Efficient implementation of ADC for ionization and electron attachment in molecules

Samragni Banerjee1, Alexander Yu. Sokolov1
1 Department of Chemistry, The Ohio State University, Columbus, OH
MolSSI Mentor(s): Jessica A. Nash

Introduction

  • Accurate computations of ionization potential (IP) and electron attachment (EA) are important for predicting properties of molecules and materials, such as redox potentials, band gaps, and photoelectron spectra.
  • Development of reliable and efficient theoretical methods for computing IP and EA of molecules and materials is one of the current challenges in modern quantum chemistry.
  • To address this problem, we developed a new and efficient computer implementation of algebraic diagrammatic construction theory (ADC) for simulating IP/EA of molecules in the open-source quantum chemical software package PySCF.

Theory

  • Spectroscopic studies probe a molecular system by subjecting it to an external perturbation such as electromagnetic field and then studying the response of the system to that perturbation.
  • The mathematical function required for computing the response is called a propagator.
  • The IP/EA-ADC approximations are derived from a perturbative expansion of the one-electron propagator, poles and residues of which provide information about ionization and electron-attachment energies and transition intensities.

Implementation

  • The present ADC implementation in PySCF can be applied to both closed- and open-shell molecules starting with either restricted or unrestricted Hartree-Fock orbitals.
  • The key step of my IP/EA-ADC implementation is a function that defines the form of the \(\boldsymbol{\sigma} = \textbf{MX}\) vector that is the product of the ADC effective Hamiltonian matrix (\(\textbf{M}\)) and a trial vector (\(\textbf{X}\)).
  • Once the \(\boldsymbol{\sigma}\) vector is defined for a particular ADC approximation, conventional iterative diagonalization techniques are used to solve for several lowest IP or EA energies and the intensities of these transitions.

algorithm

Figure 1: A schematic representation of the IP/EA-ADC implementation in PySCF.

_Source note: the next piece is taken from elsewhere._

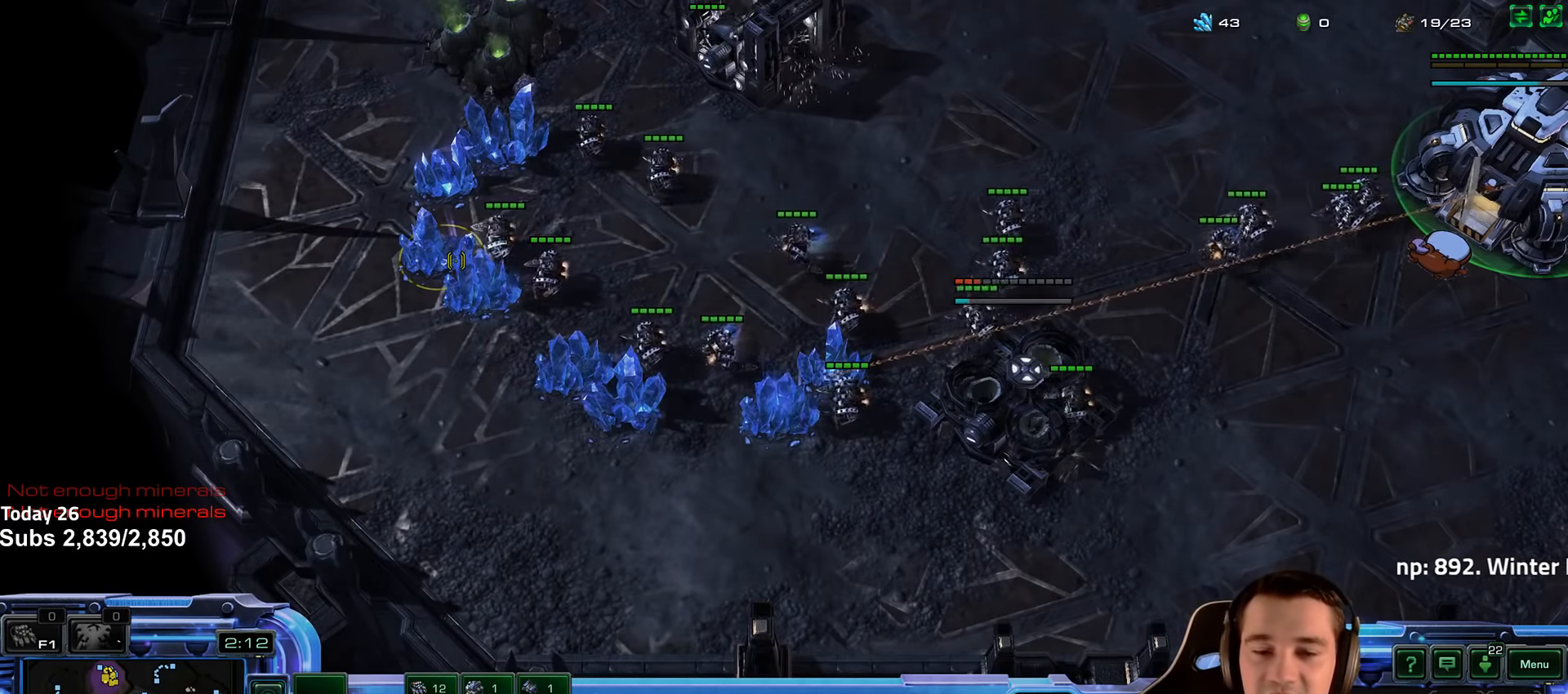
{"keys": [], "events": []}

Efficiency improvements to the previous IP/EA-ADC implementation

The pilot implementation of IP/EA-ADC was limited to systems with upto \(\sim\) 300 orbitals. As a part of my project supported by MolSSI, I made several improvements to increase the efficiency of my implementation in PySCF :

  • Development of a spin-restricted ADC (RADC) code for closed-shell molecules

  • An in-core algorithm with optimized memory and CPU efficiency

  • An out-of-core algorithm that reduces the memory requirements by storing two-electron integrals on disk (using \(\textit{ h5py}\) Python module capabilities) and computing them on-the-fly. This is done using a buffering algorithm that computes subsets of the two-electron integrals which fits in the available memory.

  • Use of Basic Linear Algebra Subroutines (BLAS) operations for expensive tensor contractions, which speeds up the calculations of the matrix-vector products (\(\boldsymbol{\sigma}\) = \(\textbf{MX}\))

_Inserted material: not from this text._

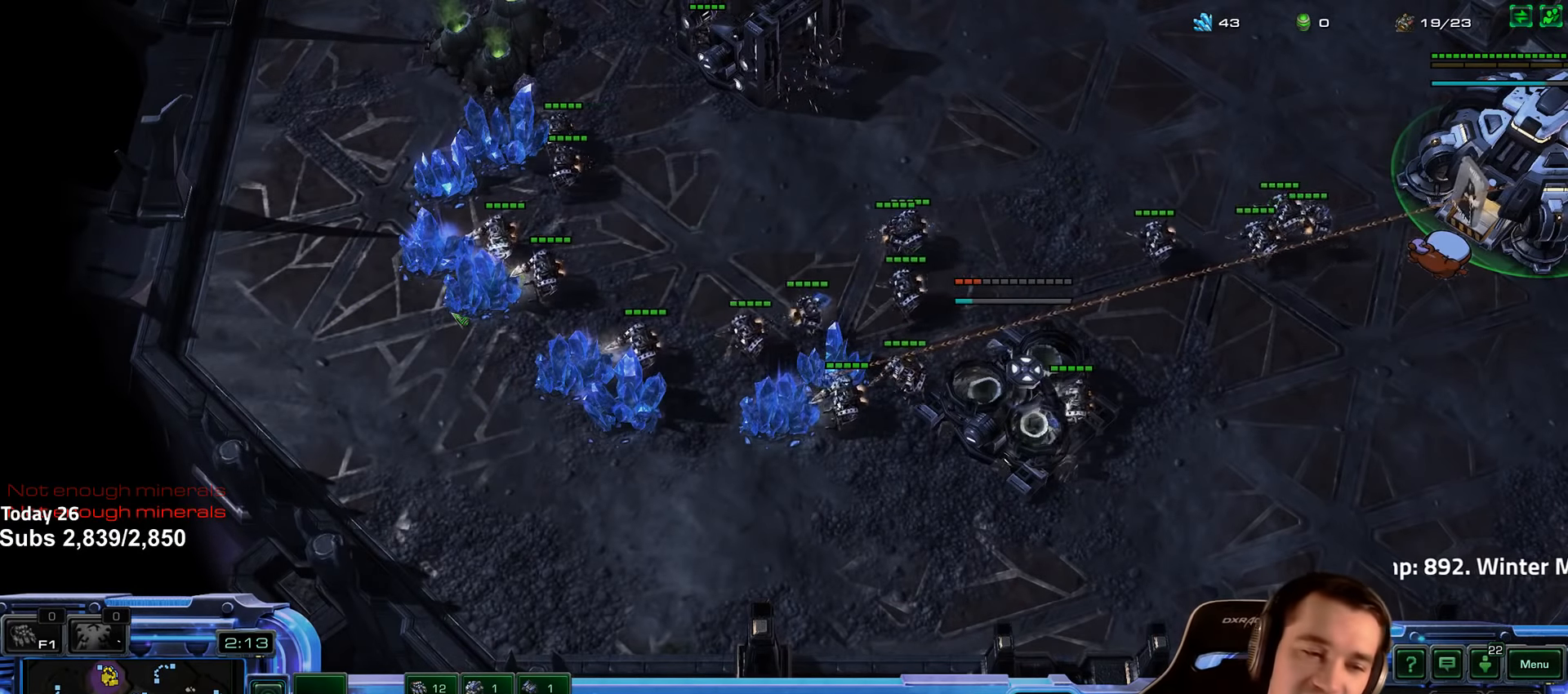
{"keys": [], "events": []}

  • A modified ADC code interface to allow for a direct calculation of excitation energies and properties

  • A modified preconditioner for Davidson’s iterative algorithm for better convergence of IP/EA energies

Results

  • The several improvements discussed above have led to significant computational savings both with respect to memory usage as well as computational wall times.

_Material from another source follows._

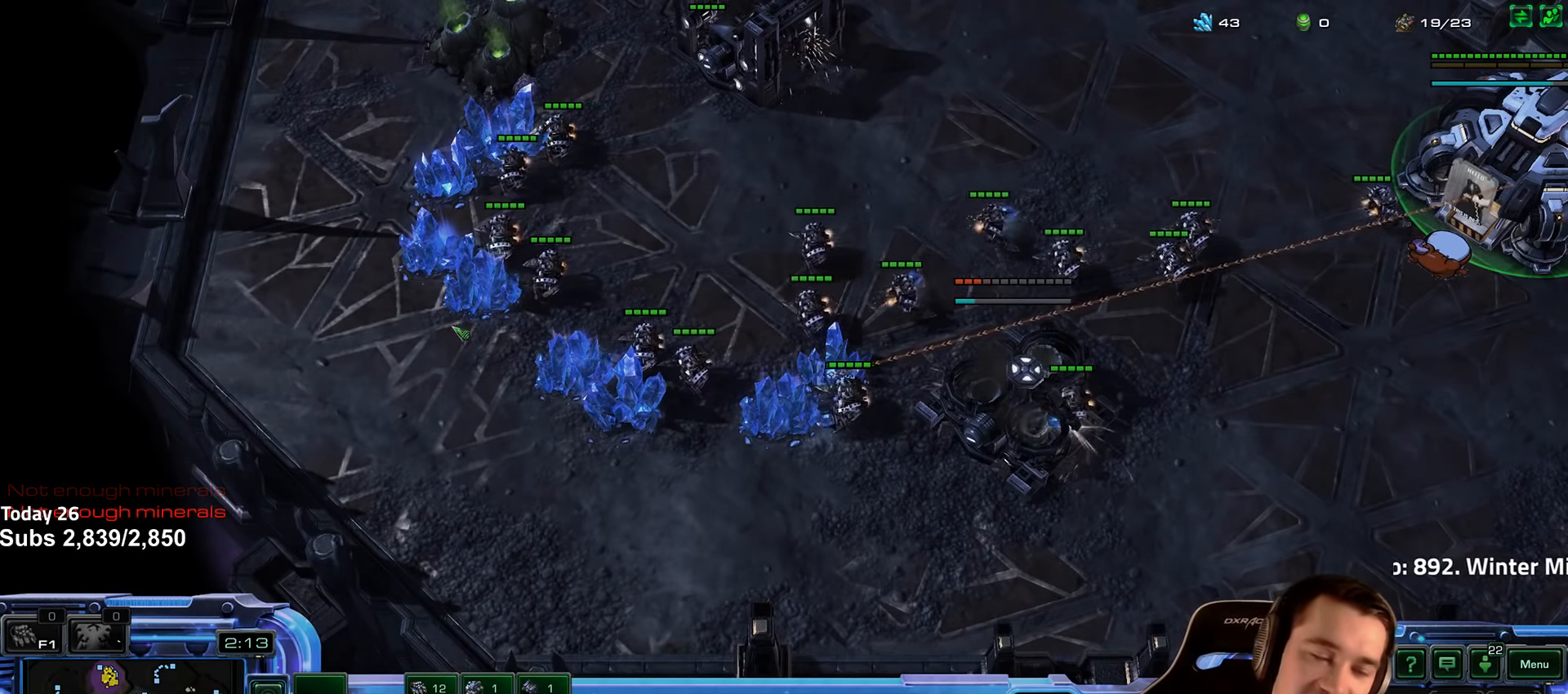
{"keys": [], "events": []}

  • The new ADC implementation is more efficient than the highly optimized equation-of-motion coupled-cluster singles and doubles (EOM-CCSD) implementation in PySCF and has a similar accuracy.

compare_profiles Figure 2: Comparison of (a) maximum memory usage between the previous and present EA-ADC(3) implementations for H2CO (basis set: aug-cc-pVTZ), (b) computational wall times between the previous and present EA-ADC(3) as well as EA-EOM-CCSD implementations for H2CO (basis set : aug-cc-pVTZ), (c) mean absolute errors (eV) in EA’s for a set of closed-shell atoms and molecules simulated using EA-EOM-CCSD and EA-ADC(3) (basis set : aug-cc-pVQZ)

  • The present ADC implementation allows simulation of larger systems (600 orbitals) compared to the previous implementation which was limited to 300 orbitals.

GC_EA

Figure 3: Preliminary results for vertical electron attachment energy of DNA nucleobase pair of guanine (G) and cytosine (C) computed using ADC(2) (basis set : aug-cc-pVDZ)

Conclusion

  • Implemented ADC as a new module in PySCF for accurate IP/EA simulation of molecules.

  • Made several efficiency modifications leading to significant reduction in memory requirements and computational wall times.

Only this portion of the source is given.